Exercise prompt —
Copy out, unchanged, the entries below from the "background-color: #3b82f6 ->" line to the final line. Omit pictures.

----- Extracted data -----

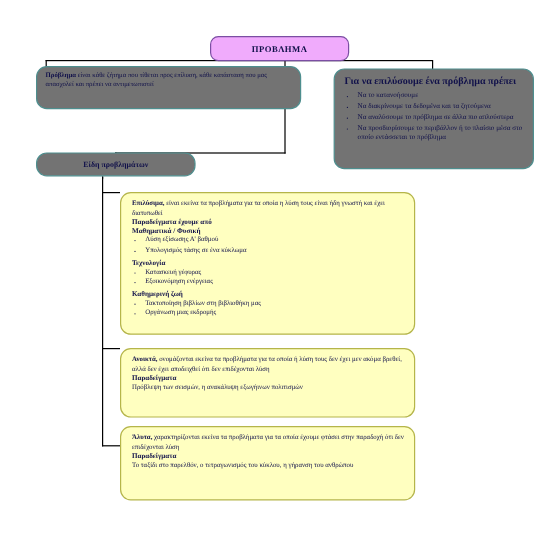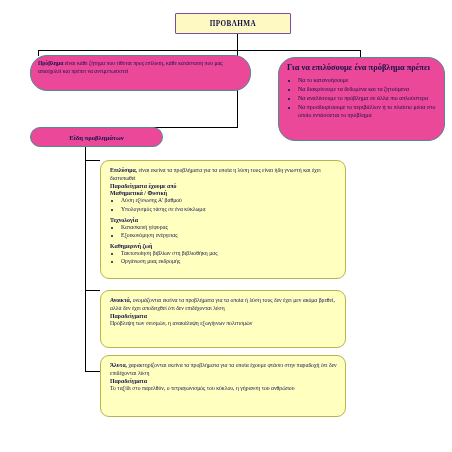"ΠΡΟΒΛΗΜΑ" .hdr-box { background: #fef9c3 -> #f0abfc; border-radius: 1px -> 7px; top: 13px -> 30px }
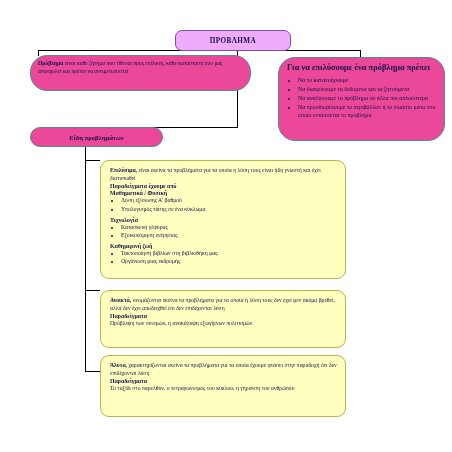"Για να επιλύσουμε ένα πρόβλημα" .cyan-box { background: #ec4899 -> #737373; border-radius: 17px -> 9px }
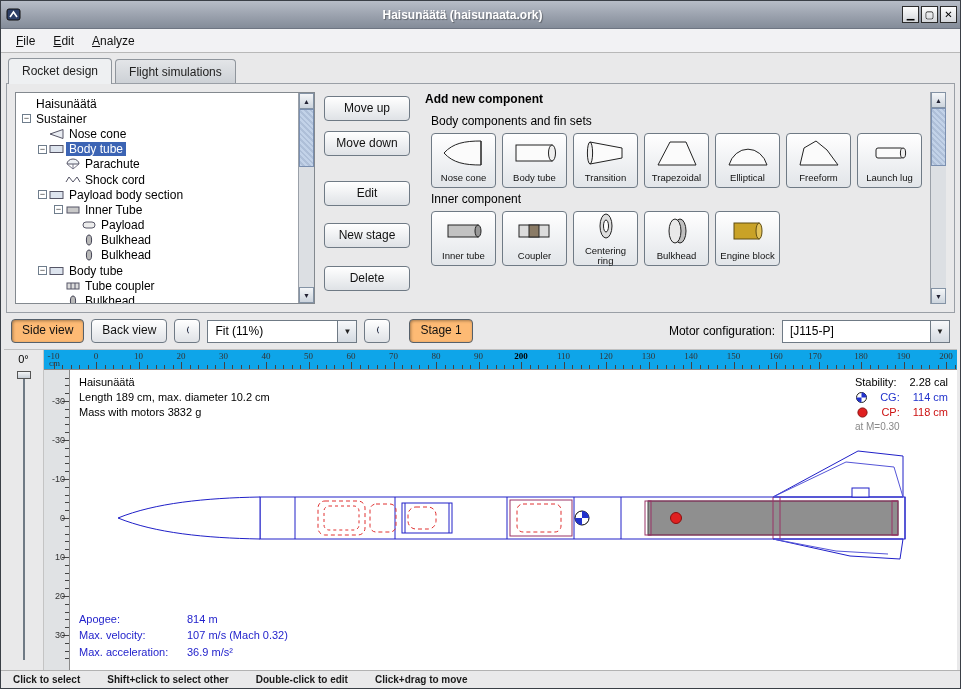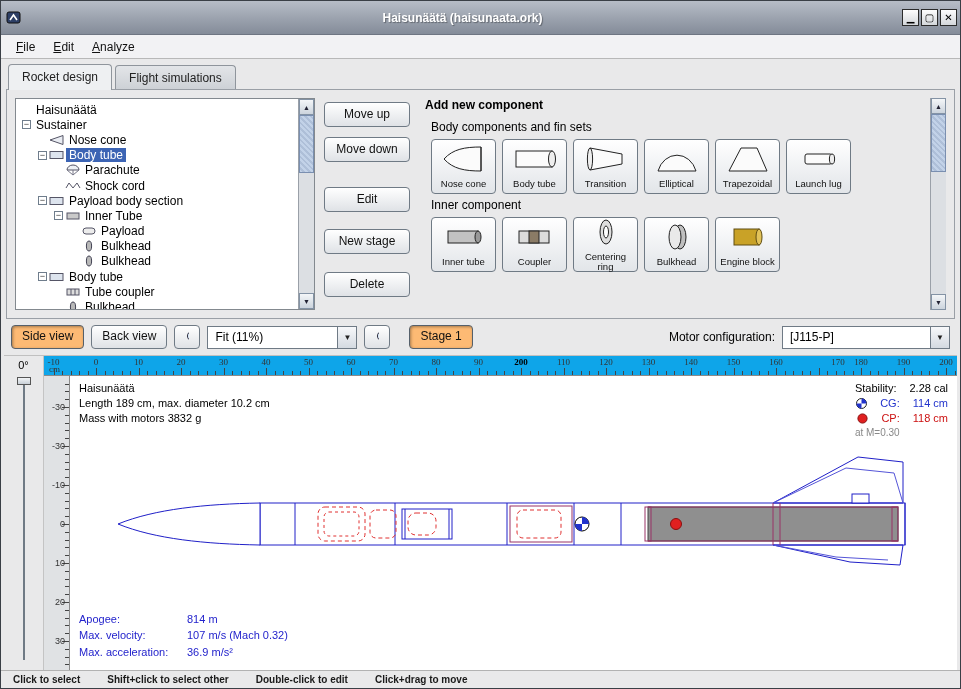"Haisunäätä (haisunaata.ork)" .titlebar { height: 34px -> 28px }
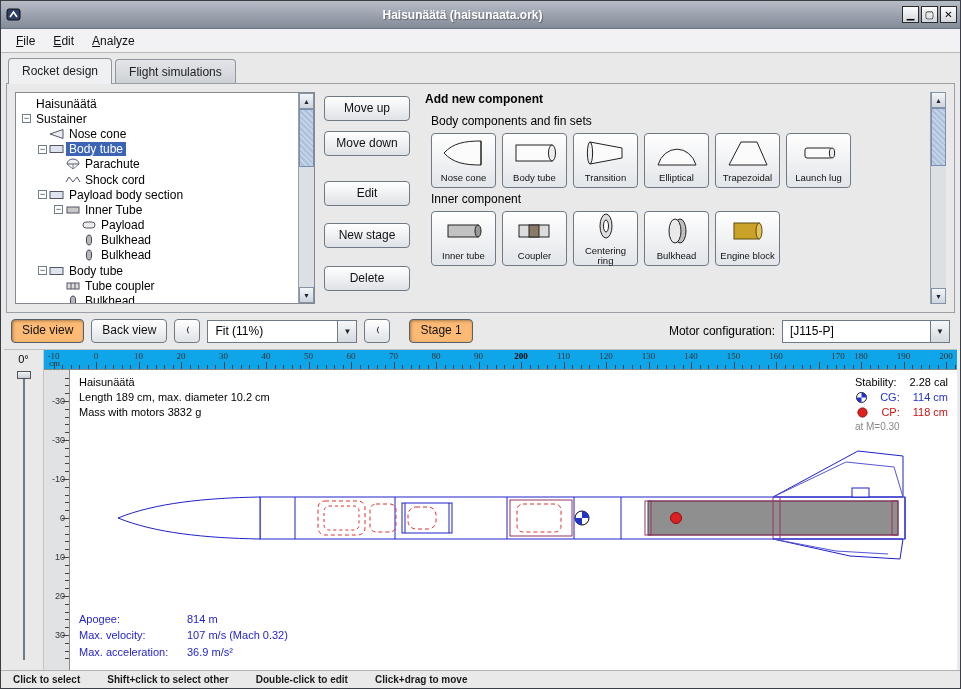"Elliptical" div.comp-btn { order: before "Trapezoidal" -> after "Trapezoidal" }
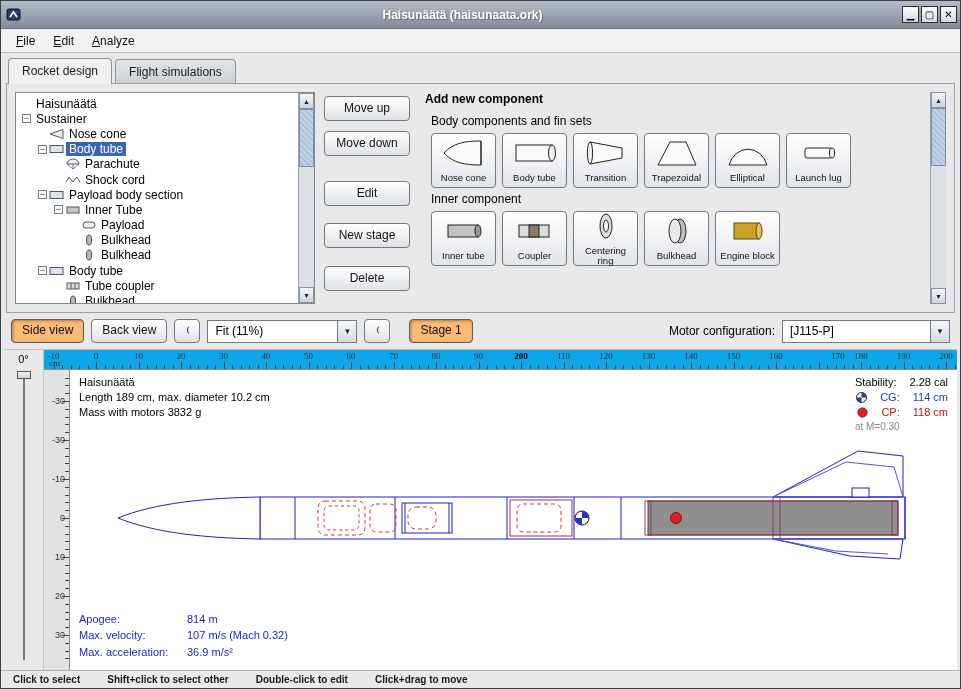"Freeform" div.comp-btn { html: none -> <div> <span><svg> <polygon></polygon> </svg></span> <span>Freeform</span> </div> }
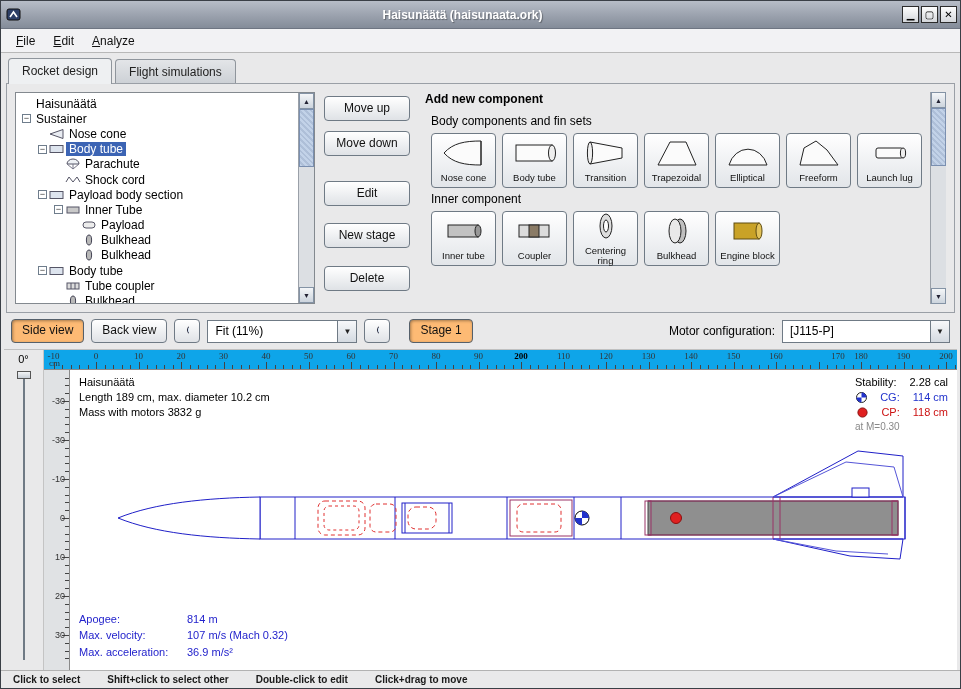"170" span.h-label { left: 794px -> 771px }
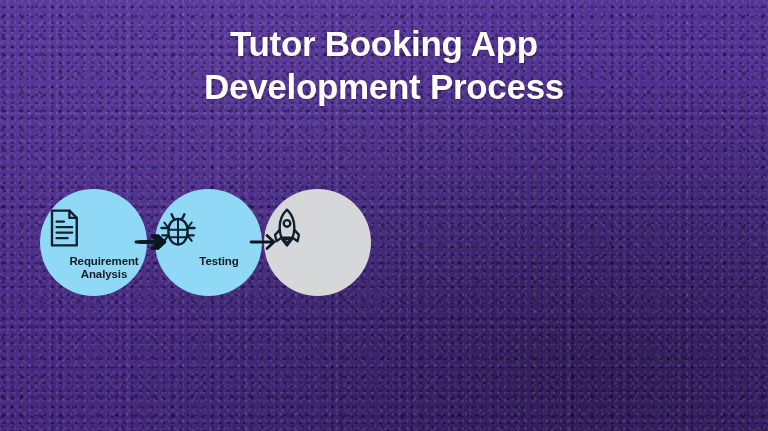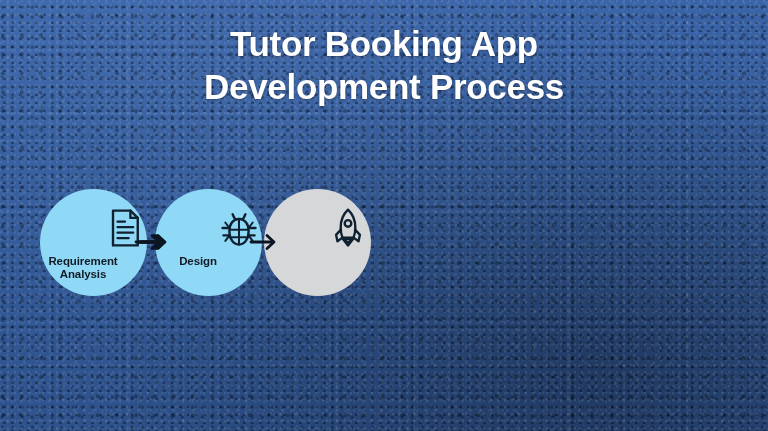"Tutor Booking App" #canvas { background-color: #3b82f6 -> #6d28d9 }
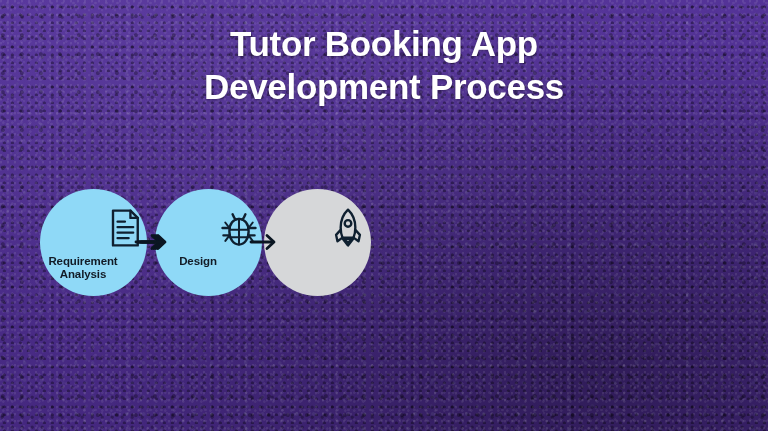"Requirement" .node { align-items: flex-end -> flex-start }
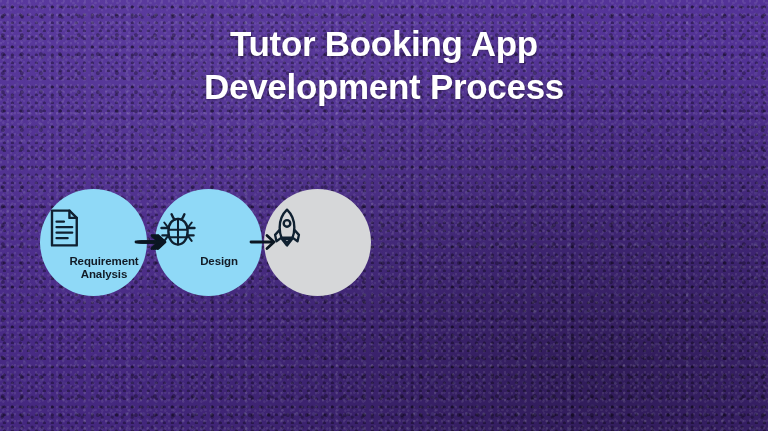"Design" div.label { text: Design -> Testing }
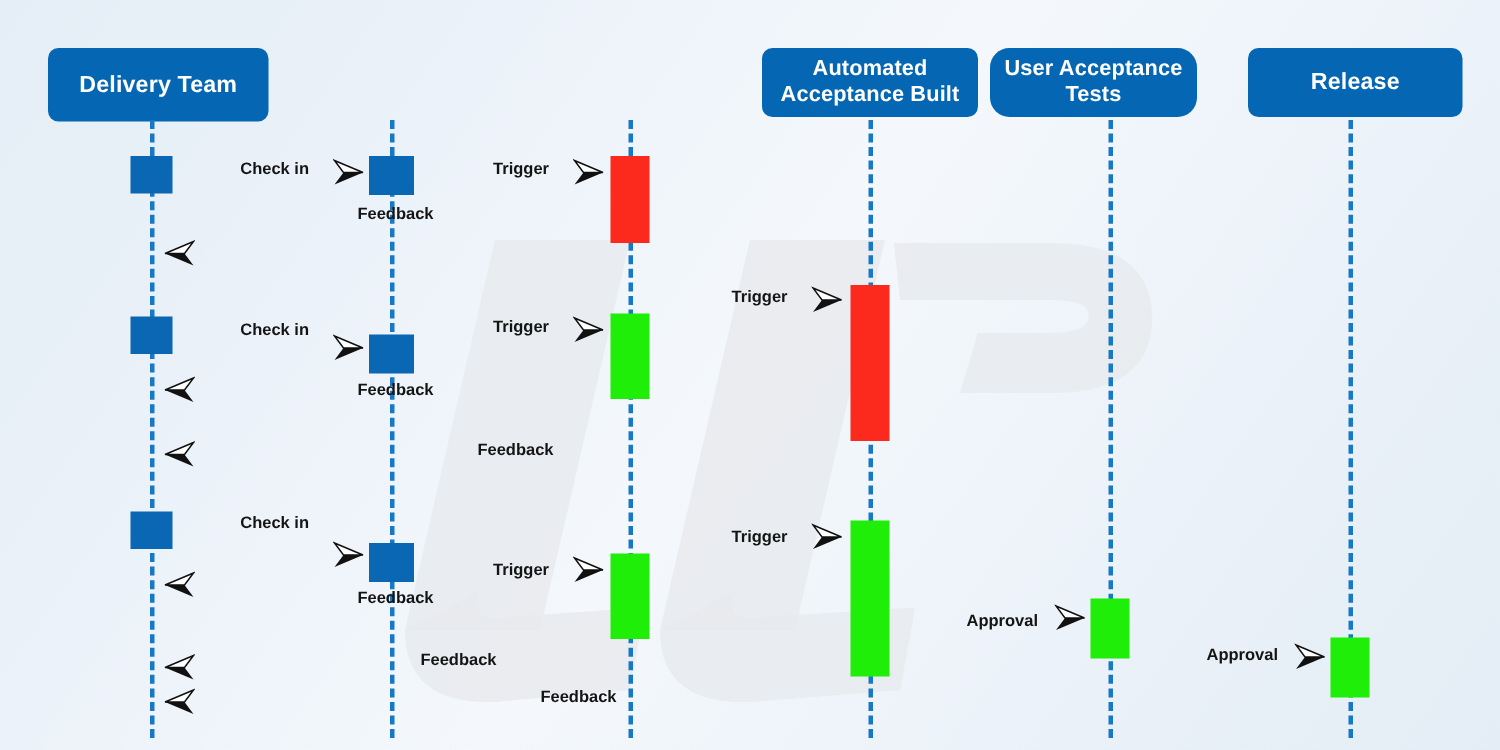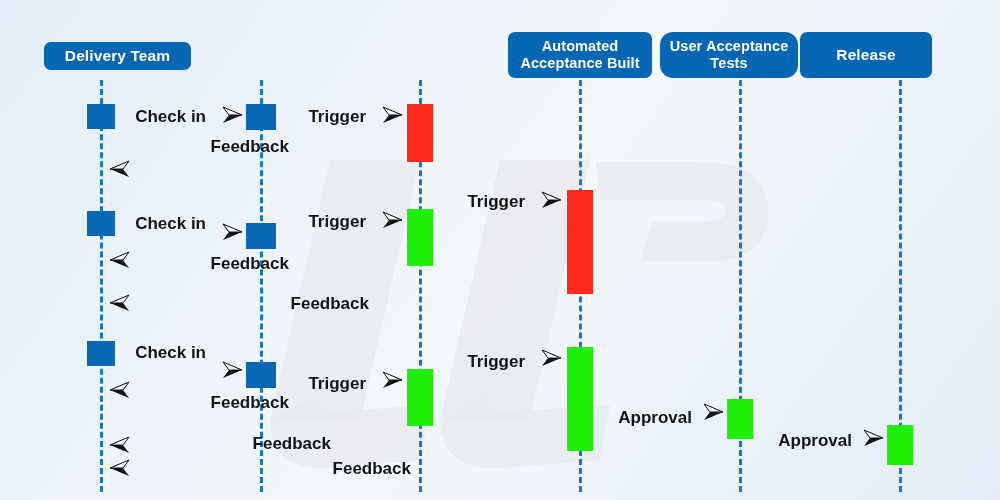"Delivery Team" div.hdr { height: 28px -> 49px; left: 44px -> 32px; margin-top: 10px -> none }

-----

Written answer —
"Tutor Booking App" #canvas { background-color: #3b82f6 -> #6d28d9 }
"Requirement" .node { align-items: flex-end -> flex-start }
"Design" div.label { text: Design -> Testing }
"Delivery Team" div.hdr { height: 28px -> 49px; left: 44px -> 32px; margin-top: 10px -> none }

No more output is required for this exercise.